When you’re scaling a paid acquisition channel you should constantly question whether you’re spending in the most efficient way possible? If you’re scaling your spend across various channels, it’s more than likely that you’re facing rising costs. But how do you know where and when to draw the line?
In this short article, I’ll walk you through when to start measuring diminishing returns and how to use a simple regression analysis to find optimal spend levels.
Weekly performance trends
If you’re scaling any paid acquisition channel by 5-10x weekly, then it becomes more important than ever to maintain the pulse on the following metrics:
Cost-per-thousand impressions (CPM)
Customer acquisition cost (CAC)
Ad frequency (for paid social)
As paid spend scales, the number of impressions being served naturally increases, which causes CPMs to rise. If your CPMs are rising this usually means that your CACs and ad frequency are rising as a byproduct. A Google Sheet with those metrics laid out on a weekly basis will help you identify large upticks in costs, which can then guide your future budget allocations.
Regression analysis
First off, what is regression analysis? In non-technical terms, it’s a way to measure the relationship of one variable to another. This empowers marketers to understand how two marketing metrics relate to one another, such as affiliates signed and conversions, or revenues and paid spend.
If you’re looking to get analytical and have a minimum of 90 days of data at varying levels of spend, a regression analysis is your answer. What’s great about this kind of analysis is that it provides a clear depiction on where your optimal spend is at the paid channel level.
During my days at Postmates, we scaled our driver acquisition budget from less than $50,000/mo. to $3M/mo., and had to run regression analyses on a regular cadence to ensure optimal spend per channel and geography. Below is a quick summary on how to get a regression analysis set up with the following inputs on a weekly level:
Spend
Customer acquisition cost (CAC)
Example data inputs for regression analysis. Image courtesy of Jonathan Martinez.
Once you have this data input on your Google Sheet, highlight all the data and select the Insert drop-down, followed by Chart. In the Chart type area that shows on the right pane of the screen, scroll until you find the Scatter option. Select Scatter. Add “CAC” to the X-Axis and “Spend” on your Series. Finally, go to the Customize tab, find Series, click on it, and then scroll down to find the Trendline toggle.
From there, you should have something that looks like what I’ve created below:
Example regression analysis. Image courtesy of Jonathan Martinez.
From this graph it is clear that we have around $90 CAC at spend levels of $5,000 - $15,000. When we spend $30,000, CACs only rise to $100. That’s only one week’s datapoint though, which could have been an anomaly. Ideally, we would prefer to have had a cluster of spend data points at $30,000 in the $100 CAC range.
My next steps based on this data would be to scale to $30,000 in spend to see if we can maintain CACs below $100. A ~10% increase in CAC for a 3x increase in spend levels and conversions would be a great success.
As more data-points start to fill the scatter plot, it becomes much easier to decide on where to draw the line on spend for specific channels or geography. Conversely, it helps to guide the light to where opportunities may be present.

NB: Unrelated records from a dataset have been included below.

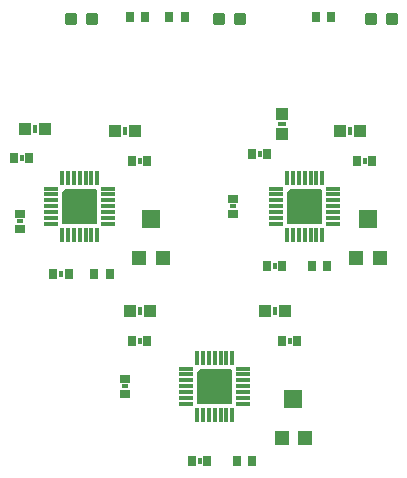
<source format=gtp>
G75*
%MOIN*%
%OFA0B0*%
%FSLAX24Y24*%
%IPPOS*%
%LPD*%
%AMOC8*
5,1,8,0,0,1.08239X$1,22.5*
%
%ADD10R,0.0453X0.0118*%
%ADD11R,0.0118X0.0453*%
%ADD12C,0.0059*%
%ADD13R,0.0472X0.0472*%
%ADD14R,0.0630X0.0591*%
%ADD15R,0.0394X0.0433*%
%ADD16R,0.0157X0.0315*%
%ADD17R,0.0276X0.0354*%
%ADD18R,0.0157X0.0236*%
%ADD19R,0.0354X0.0276*%
%ADD20R,0.0236X0.0157*%
%ADD21R,0.0433X0.0394*%
%ADD22R,0.0315X0.0157*%
%ADD23C,0.0118*%
D10*
X010815Y006409D03*
X010815Y006606D03*
X010815Y006803D03*
X010815Y007000D03*
X010815Y007197D03*
X010815Y007394D03*
X010815Y007591D03*
X012705Y007591D03*
X012705Y007394D03*
X012705Y007197D03*
X012705Y007000D03*
X012705Y006803D03*
X012705Y006606D03*
X012705Y006409D03*
X013815Y012409D03*
X013815Y012606D03*
X013815Y012803D03*
X013815Y013000D03*
X013815Y013197D03*
X013815Y013394D03*
X013815Y013591D03*
X015705Y013591D03*
X015705Y013394D03*
X015705Y013197D03*
X015705Y013000D03*
X015705Y012803D03*
X015705Y012606D03*
X015705Y012409D03*
X008205Y012409D03*
X008205Y012606D03*
X008205Y012803D03*
X008205Y013000D03*
X008205Y013197D03*
X008205Y013394D03*
X008205Y013591D03*
X006315Y013591D03*
X006315Y013394D03*
X006315Y013197D03*
X006315Y013000D03*
X006315Y012803D03*
X006315Y012606D03*
X006315Y012409D03*
D11*
X006670Y012055D03*
X006867Y012055D03*
X007064Y012055D03*
X007260Y012055D03*
X007457Y012055D03*
X007654Y012055D03*
X007851Y012055D03*
X007851Y013945D03*
X007654Y013945D03*
X007457Y013945D03*
X007260Y013945D03*
X007064Y013945D03*
X006867Y013945D03*
X006670Y013945D03*
X011170Y007945D03*
X011367Y007945D03*
X011564Y007945D03*
X011760Y007945D03*
X011957Y007945D03*
X012154Y007945D03*
X012351Y007945D03*
X012351Y006055D03*
X012154Y006055D03*
X011957Y006055D03*
X011760Y006055D03*
X011564Y006055D03*
X011367Y006055D03*
X011170Y006055D03*
X014170Y012055D03*
X014367Y012055D03*
X014564Y012055D03*
X014760Y012055D03*
X014957Y012055D03*
X015154Y012055D03*
X015351Y012055D03*
X015351Y013945D03*
X015154Y013945D03*
X014957Y013945D03*
X014760Y013945D03*
X014564Y013945D03*
X014367Y013945D03*
X014170Y013945D03*
D12*
X014288Y013551D02*
X015312Y013551D01*
X015312Y012449D01*
X014209Y012449D01*
X014209Y013472D01*
X014236Y013484D01*
X014258Y013502D01*
X014276Y013525D01*
X014288Y013551D01*
X014285Y013545D02*
X015312Y013545D01*
X015312Y013488D02*
X014240Y013488D01*
X014209Y013430D02*
X015312Y013430D01*
X015312Y013373D02*
X014209Y013373D01*
X014209Y013315D02*
X015312Y013315D01*
X015312Y013258D02*
X014209Y013258D01*
X014209Y013200D02*
X015312Y013200D01*
X015312Y013142D02*
X014209Y013142D01*
X014209Y013085D02*
X015312Y013085D01*
X015312Y013027D02*
X014209Y013027D01*
X014209Y012970D02*
X015312Y012970D01*
X015312Y012912D02*
X014209Y012912D01*
X014209Y012855D02*
X015312Y012855D01*
X015312Y012797D02*
X014209Y012797D01*
X014209Y012740D02*
X015312Y012740D01*
X015312Y012682D02*
X014209Y012682D01*
X014209Y012624D02*
X015312Y012624D01*
X015312Y012567D02*
X014209Y012567D01*
X014209Y012509D02*
X015312Y012509D01*
X015312Y012452D02*
X014209Y012452D01*
X012312Y007551D02*
X011288Y007551D01*
X011276Y007525D01*
X011258Y007502D01*
X011236Y007484D01*
X011209Y007472D01*
X011209Y006449D01*
X012312Y006449D01*
X012312Y007551D01*
X012312Y007502D02*
X011258Y007502D01*
X011209Y007444D02*
X012312Y007444D01*
X012312Y007387D02*
X011209Y007387D01*
X011209Y007329D02*
X012312Y007329D01*
X012312Y007272D02*
X011209Y007272D01*
X011209Y007214D02*
X012312Y007214D01*
X012312Y007157D02*
X011209Y007157D01*
X011209Y007099D02*
X012312Y007099D01*
X012312Y007042D02*
X011209Y007042D01*
X011209Y006984D02*
X012312Y006984D01*
X012312Y006926D02*
X011209Y006926D01*
X011209Y006869D02*
X012312Y006869D01*
X012312Y006811D02*
X011209Y006811D01*
X011209Y006754D02*
X012312Y006754D01*
X012312Y006696D02*
X011209Y006696D01*
X011209Y006639D02*
X012312Y006639D01*
X012312Y006581D02*
X011209Y006581D01*
X011209Y006524D02*
X012312Y006524D01*
X012312Y006466D02*
X011209Y006466D01*
X007812Y012449D02*
X006709Y012449D01*
X006709Y013472D01*
X006736Y013484D01*
X006758Y013502D01*
X006776Y013525D01*
X006788Y013551D01*
X007812Y013551D01*
X007812Y012449D01*
X007812Y012452D02*
X006709Y012452D01*
X006709Y012509D02*
X007812Y012509D01*
X007812Y012567D02*
X006709Y012567D01*
X006709Y012624D02*
X007812Y012624D01*
X007812Y012682D02*
X006709Y012682D01*
X006709Y012740D02*
X007812Y012740D01*
X007812Y012797D02*
X006709Y012797D01*
X006709Y012855D02*
X007812Y012855D01*
X007812Y012912D02*
X006709Y012912D01*
X006709Y012970D02*
X007812Y012970D01*
X007812Y013027D02*
X006709Y013027D01*
X006709Y013085D02*
X007812Y013085D01*
X007812Y013142D02*
X006709Y013142D01*
X006709Y013200D02*
X007812Y013200D01*
X007812Y013258D02*
X006709Y013258D01*
X006709Y013315D02*
X007812Y013315D01*
X007812Y013373D02*
X006709Y013373D01*
X006709Y013430D02*
X007812Y013430D01*
X007812Y013488D02*
X006740Y013488D01*
X006785Y013545D02*
X007812Y013545D01*
D13*
X009242Y011291D03*
X010029Y011291D03*
X013992Y005291D03*
X014779Y005291D03*
X016476Y011291D03*
X017263Y011291D03*
D14*
X016870Y012571D03*
X014385Y006571D03*
X009635Y012571D03*
D15*
X009095Y015500D03*
X008426Y015500D03*
X006095Y015563D03*
X005426Y015563D03*
X008926Y009500D03*
X009595Y009500D03*
X013426Y009500D03*
X014095Y009500D03*
X015926Y015500D03*
X016595Y015500D03*
D16*
X016260Y015500D03*
X013760Y009500D03*
X009260Y009500D03*
X008760Y015500D03*
X005760Y015563D03*
D17*
X005579Y014625D03*
X005067Y014625D03*
X006379Y010750D03*
X006891Y010750D03*
X007754Y010750D03*
X008266Y010750D03*
X009004Y008500D03*
X009516Y008500D03*
X011004Y004500D03*
X011516Y004500D03*
X012504Y004500D03*
X013016Y004500D03*
X014004Y008500D03*
X014516Y008500D03*
X015004Y011000D03*
X015516Y011000D03*
X014016Y011000D03*
X013504Y011000D03*
X016504Y014500D03*
X017016Y014500D03*
X013516Y014750D03*
X013004Y014750D03*
X009516Y014500D03*
X009004Y014500D03*
X008942Y019313D03*
X009454Y019313D03*
X010254Y019313D03*
X010766Y019313D03*
X015129Y019313D03*
X015641Y019313D03*
D18*
X013260Y014750D03*
X016760Y014500D03*
X013760Y011000D03*
X014260Y008500D03*
X011260Y004500D03*
X009260Y008500D03*
X006635Y010750D03*
X005323Y014625D03*
X009260Y014500D03*
D19*
X008760Y006744D03*
X008760Y007256D03*
X005260Y012244D03*
X005260Y012756D03*
X012385Y012744D03*
X012385Y013256D03*
D20*
X012385Y013000D03*
X008760Y007000D03*
X005260Y012500D03*
D21*
X014010Y015415D03*
X014010Y016085D03*
D22*
X014010Y015750D03*
D23*
X012468Y019112D02*
X012468Y019388D01*
X012744Y019388D01*
X012744Y019112D01*
X012468Y019112D01*
X012468Y019229D02*
X012744Y019229D01*
X012744Y019346D02*
X012468Y019346D01*
X011777Y019388D02*
X011777Y019112D01*
X011777Y019388D02*
X012053Y019388D01*
X012053Y019112D01*
X011777Y019112D01*
X011777Y019229D02*
X012053Y019229D01*
X012053Y019346D02*
X011777Y019346D01*
X007806Y019388D02*
X007806Y019112D01*
X007530Y019112D01*
X007530Y019388D01*
X007806Y019388D01*
X007806Y019229D02*
X007530Y019229D01*
X007530Y019346D02*
X007806Y019346D01*
X007116Y019388D02*
X007116Y019112D01*
X006840Y019112D01*
X006840Y019388D01*
X007116Y019388D01*
X007116Y019229D02*
X006840Y019229D01*
X006840Y019346D02*
X007116Y019346D01*
X016840Y019388D02*
X016840Y019112D01*
X016840Y019388D02*
X017116Y019388D01*
X017116Y019112D01*
X016840Y019112D01*
X016840Y019229D02*
X017116Y019229D01*
X017116Y019346D02*
X016840Y019346D01*
X017530Y019388D02*
X017530Y019112D01*
X017530Y019388D02*
X017806Y019388D01*
X017806Y019112D01*
X017530Y019112D01*
X017530Y019229D02*
X017806Y019229D01*
X017806Y019346D02*
X017530Y019346D01*
M02*

</source>
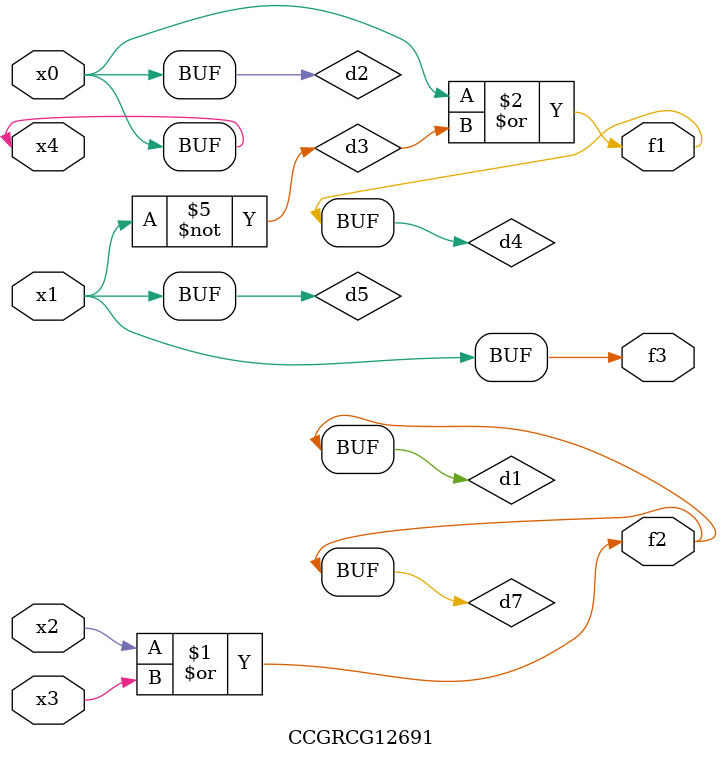
<source format=v>
module CCGRCG12691(
	input x0, x1, x2, x3, x4,
	output f1, f2, f3
);

	wire d1, d2, d3, d4, d5, d6, d7;

	or (d1, x2, x3);
	buf (d2, x0, x4);
	not (d3, x1);
	or (d4, d2, d3);
	not (d5, d3);
	nand (d6, d1, d3);
	or (d7, d1);
	assign f1 = d4;
	assign f2 = d7;
	assign f3 = d5;
endmodule

</source>
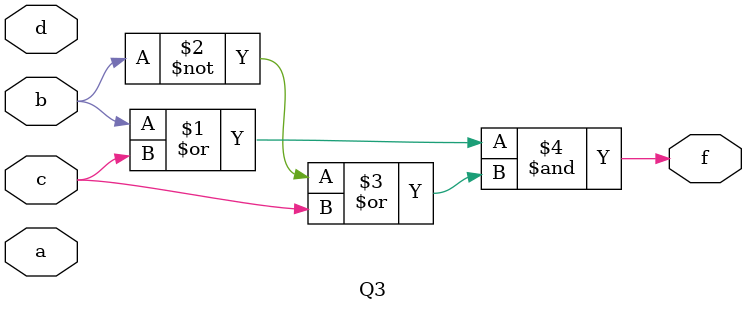
<source format=v>
module Q3(a,b,c,d,f);
    input a,b,c,d;
    output f;
    assign f = ((b | c)&(~b | c)); 
endmodule

</source>
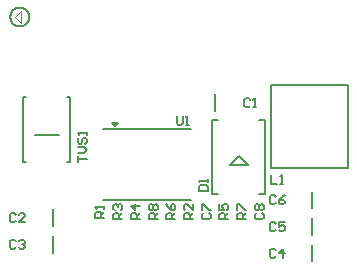
<source format=gto>
G04*
G04 #@! TF.GenerationSoftware,Altium Limited,Altium Designer,24.5.2 (23)*
G04*
G04 Layer_Color=65535*
%FSLAX44Y44*%
%MOMM*%
G71*
G04*
G04 #@! TF.SameCoordinates,B9E64D96-6C6B-41B8-AF92-246256EA7E35*
G04*
G04*
G04 #@! TF.FilePolarity,Positive*
G04*
G01*
G75*
%ADD10C,0.2000*%
%ADD11C,0.1524*%
%ADD12C,0.1000*%
%ADD13C,0.2032*%
D10*
X35000Y210000D02*
X34590Y212466D01*
X33440Y214685D01*
X31660Y216441D01*
X29426Y217562D01*
X26954Y217939D01*
X24487Y217534D01*
X22266Y216388D01*
X20507Y214611D01*
X19381Y212379D01*
X19000Y209908D01*
X19400Y207440D01*
X20543Y205217D01*
X22315Y203454D01*
X24546Y202325D01*
X27016Y201939D01*
X29484Y202334D01*
X31710Y203472D01*
X33476Y205241D01*
X34610Y207470D01*
X35000Y209939D01*
X240000Y82500D02*
Y152500D01*
X305000D01*
Y82500D02*
Y152500D01*
X240000Y82500D02*
X305000D01*
X192500Y130500D02*
Y144500D01*
X212500Y92500D02*
X220000Y85000D01*
X205000D02*
X212500Y92500D01*
X205000Y85000D02*
X220000D01*
X275000Y48000D02*
Y62000D01*
Y25500D02*
Y39500D01*
Y3000D02*
Y17000D01*
X97500Y55000D02*
X172500D01*
X97500Y115000D02*
X172500D01*
X105000Y120000D02*
X110000D01*
X107500Y117500D02*
X110000Y120000D01*
X107500Y117500D02*
X107500D01*
X105000Y120000D02*
X107500Y117500D01*
X70000Y87580D02*
Y142580D01*
X30000Y87580D02*
Y142580D01*
X67500Y87580D02*
X70000D01*
X67500Y142580D02*
X70000D01*
X30000Y87580D02*
X32500D01*
X30000Y142580D02*
X32500D01*
X40000Y110000D02*
X60000D01*
X55000Y33000D02*
Y47000D01*
Y10500D02*
Y24500D01*
D11*
X230000Y60000D02*
X235000D01*
X190000D02*
Y122500D01*
Y60000D02*
X195000D01*
X235000D02*
Y122500D01*
X230000D02*
X235000D01*
X190000D02*
X195000D01*
D12*
X23080Y210082D02*
X28080Y215082D01*
X23080Y210082D02*
X28080Y205082D01*
Y215082D01*
D13*
X143809Y38652D02*
X136191D01*
Y42461D01*
X137461Y43730D01*
X140000D01*
X141270Y42461D01*
Y38652D01*
Y41191D02*
X143809Y43730D01*
X137461Y46270D02*
X136191Y47539D01*
Y50078D01*
X137461Y51348D01*
X138730D01*
X140000Y50078D01*
X141270Y51348D01*
X142539D01*
X143809Y50078D01*
Y47539D01*
X142539Y46270D01*
X141270D01*
X140000Y47539D01*
X138730Y46270D01*
X137461D01*
X140000Y47539D02*
Y50078D01*
X218809Y38652D02*
X211191D01*
Y42461D01*
X212461Y43730D01*
X215000D01*
X216269Y42461D01*
Y38652D01*
Y41191D02*
X218809Y43730D01*
X211191Y46270D02*
Y51348D01*
X212461D01*
X217539Y46270D01*
X218809D01*
X158809Y38652D02*
X151191D01*
Y42461D01*
X152461Y43730D01*
X155000D01*
X156270Y42461D01*
Y38652D01*
Y41191D02*
X158809Y43730D01*
X151191Y51348D02*
X152461Y48809D01*
X155000Y46270D01*
X157539D01*
X158809Y47539D01*
Y50078D01*
X157539Y51348D01*
X156270D01*
X155000Y50078D01*
Y46270D01*
X203809Y38652D02*
X196191D01*
Y42461D01*
X197461Y43730D01*
X200000D01*
X201269Y42461D01*
Y38652D01*
Y41191D02*
X203809Y43730D01*
X196191Y51348D02*
Y46270D01*
X200000D01*
X198730Y48809D01*
Y50078D01*
X200000Y51348D01*
X202539D01*
X203809Y50078D01*
Y47539D01*
X202539Y46270D01*
X128809Y38652D02*
X121191D01*
Y42461D01*
X122461Y43730D01*
X125000D01*
X126270Y42461D01*
Y38652D01*
Y41191D02*
X128809Y43730D01*
Y50078D02*
X121191D01*
X125000Y46270D01*
Y51348D01*
X113809Y38652D02*
X106191D01*
Y42461D01*
X107461Y43730D01*
X110000D01*
X111270Y42461D01*
Y38652D01*
Y41191D02*
X113809Y43730D01*
X107461Y46270D02*
X106191Y47539D01*
Y50078D01*
X107461Y51348D01*
X108730D01*
X110000Y50078D01*
Y48809D01*
Y50078D01*
X111270Y51348D01*
X112539D01*
X113809Y50078D01*
Y47539D01*
X112539Y46270D01*
X173809Y38652D02*
X166191D01*
Y42461D01*
X167461Y43730D01*
X170000D01*
X171270Y42461D01*
Y38652D01*
Y41191D02*
X173809Y43730D01*
Y51348D02*
Y46270D01*
X168730Y51348D01*
X167461D01*
X166191Y50078D01*
Y47539D01*
X167461Y46270D01*
X98809Y39922D02*
X91191D01*
Y43730D01*
X92461Y45000D01*
X95000D01*
X96270Y43730D01*
Y39922D01*
Y42461D02*
X98809Y45000D01*
Y47539D02*
Y50078D01*
Y48809D01*
X91191D01*
X92461Y47539D01*
X239922Y76309D02*
Y68691D01*
X245000D01*
X247539D02*
X250078D01*
X248809D01*
Y76309D01*
X247539Y75039D01*
X178691Y62422D02*
X186309D01*
Y66230D01*
X185039Y67500D01*
X179961D01*
X178691Y66230D01*
Y62422D01*
X186309Y70039D02*
Y72578D01*
Y71309D01*
X178691D01*
X179961Y70039D01*
X227461Y43730D02*
X226191Y42461D01*
Y39922D01*
X227461Y38652D01*
X232539D01*
X233809Y39922D01*
Y42461D01*
X232539Y43730D01*
X227461Y46270D02*
X226191Y47539D01*
Y50078D01*
X227461Y51348D01*
X228730D01*
X230000Y50078D01*
X231270Y51348D01*
X232539D01*
X233809Y50078D01*
Y47539D01*
X232539Y46270D01*
X231270D01*
X230000Y47539D01*
X228730Y46270D01*
X227461D01*
X230000Y47539D02*
Y50078D01*
X182461Y43730D02*
X181191Y42461D01*
Y39922D01*
X182461Y38652D01*
X187539D01*
X188809Y39922D01*
Y42461D01*
X187539Y43730D01*
X181191Y46270D02*
Y51348D01*
X182461D01*
X187539Y46270D01*
X188809D01*
X243730Y57539D02*
X242461Y58809D01*
X239922D01*
X238652Y57539D01*
Y52461D01*
X239922Y51191D01*
X242461D01*
X243730Y52461D01*
X251348Y58809D02*
X248809Y57539D01*
X246270Y55000D01*
Y52461D01*
X247539Y51191D01*
X250078D01*
X251348Y52461D01*
Y53730D01*
X250078Y55000D01*
X246270D01*
X243730Y35039D02*
X242461Y36309D01*
X239922D01*
X238652Y35039D01*
Y29961D01*
X239922Y28691D01*
X242461D01*
X243730Y29961D01*
X251348Y36309D02*
X246270D01*
Y32500D01*
X248809Y33770D01*
X250078D01*
X251348Y32500D01*
Y29961D01*
X250078Y28691D01*
X247539D01*
X246270Y29961D01*
X243730Y12539D02*
X242461Y13809D01*
X239922D01*
X238652Y12539D01*
Y7461D01*
X239922Y6191D01*
X242461D01*
X243730Y7461D01*
X250078Y6191D02*
Y13809D01*
X246270Y10000D01*
X251348D01*
X222500Y140039D02*
X221230Y141309D01*
X218691D01*
X217422Y140039D01*
Y134961D01*
X218691Y133691D01*
X221230D01*
X222500Y134961D01*
X225039Y133691D02*
X227578D01*
X226309D01*
Y141309D01*
X225039Y140039D01*
X159922Y126309D02*
Y119961D01*
X161191Y118691D01*
X163730D01*
X165000Y119961D01*
Y126309D01*
X167539Y118691D02*
X170078D01*
X168809D01*
Y126309D01*
X167539Y125039D01*
X76191Y87304D02*
Y92382D01*
Y89843D01*
X83809D01*
X76191Y94922D02*
X81270D01*
X83809Y97461D01*
X81270Y100000D01*
X76191D01*
X77461Y107618D02*
X76191Y106348D01*
Y103809D01*
X77461Y102539D01*
X78730D01*
X80000Y103809D01*
Y106348D01*
X81270Y107618D01*
X82539D01*
X83809Y106348D01*
Y103809D01*
X82539Y102539D01*
X83809Y110157D02*
Y112696D01*
Y111426D01*
X76191D01*
X77461Y110157D01*
X23730Y20039D02*
X22461Y21309D01*
X19922D01*
X18652Y20039D01*
Y14961D01*
X19922Y13691D01*
X22461D01*
X23730Y14961D01*
X26270Y20039D02*
X27539Y21309D01*
X30078D01*
X31348Y20039D01*
Y18770D01*
X30078Y17500D01*
X28809D01*
X30078D01*
X31348Y16230D01*
Y14961D01*
X30078Y13691D01*
X27539D01*
X26270Y14961D01*
X23730Y42539D02*
X22461Y43809D01*
X19922D01*
X18652Y42539D01*
Y37461D01*
X19922Y36191D01*
X22461D01*
X23730Y37461D01*
X31348Y36191D02*
X26270D01*
X31348Y41270D01*
Y42539D01*
X30078Y43809D01*
X27539D01*
X26270Y42539D01*
M02*

</source>
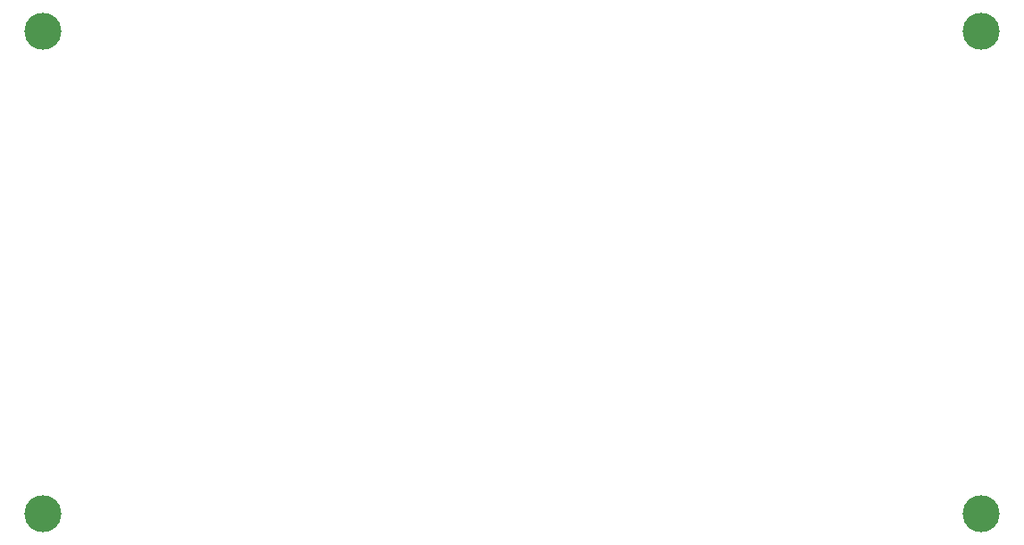
<source format=gbr>
%TF.GenerationSoftware,KiCad,Pcbnew,(6.0.1)*%
%TF.CreationDate,2022-04-25T15:26:21-04:00*%
%TF.ProjectId,Driver,44726976-6572-42e6-9b69-6361645f7063,rev?*%
%TF.SameCoordinates,Original*%
%TF.FileFunction,NonPlated,1,2,NPTH,Drill*%
%TF.FilePolarity,Positive*%
%FSLAX46Y46*%
G04 Gerber Fmt 4.6, Leading zero omitted, Abs format (unit mm)*
G04 Created by KiCad (PCBNEW (6.0.1)) date 2022-04-25 15:26:21*
%MOMM*%
%LPD*%
G01*
G04 APERTURE LIST*
%TA.AperFunction,ComponentDrill*%
%ADD10C,3.500000*%
%TD*%
G04 APERTURE END LIST*
D10*
%TO.C,REF4*%
X83820000Y-78740000D03*
%TO.C,REF1*%
X83820000Y-124460000D03*
%TO.C,REF3*%
X172720000Y-78740000D03*
%TO.C,REF2*%
X172720000Y-124460000D03*
M02*

</source>
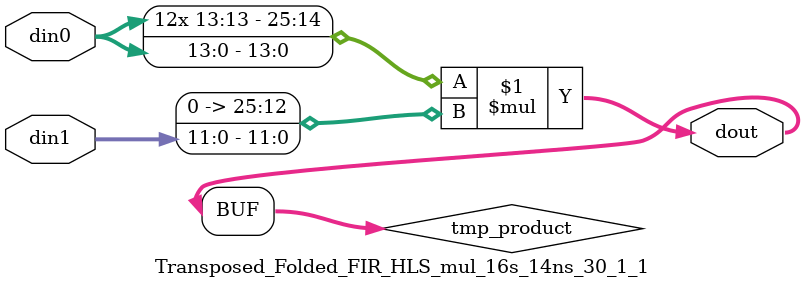
<source format=v>

`timescale 1 ns / 1 ps

 module Transposed_Folded_FIR_HLS_mul_16s_14ns_30_1_1(din0, din1, dout);
parameter ID = 1;
parameter NUM_STAGE = 0;
parameter din0_WIDTH = 14;
parameter din1_WIDTH = 12;
parameter dout_WIDTH = 26;

input [din0_WIDTH - 1 : 0] din0; 
input [din1_WIDTH - 1 : 0] din1; 
output [dout_WIDTH - 1 : 0] dout;

wire signed [dout_WIDTH - 1 : 0] tmp_product;


























assign tmp_product = $signed(din0) * $signed({1'b0, din1});









assign dout = tmp_product;





















endmodule

</source>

Instead of spending too much on paid acquisition, know that you have the regression analysis’s ability now stored in your growth toolbelt to make more informed budget allocation decisions.
The more useful and much much important metric to understand is marginal contribution and your marginal CAC.
In the illustration you roughly have a $90 CAC for 0-10k and 10k-20k in spend. However the CAC average change to $100 which means for the spend of 20k-30k you paid $110 for those conversations. You then have to understand the business unit economics to ensure that on that marginal acquisition is profitable ( keeping in mind we are past the growth at all costs days and capital is expensive).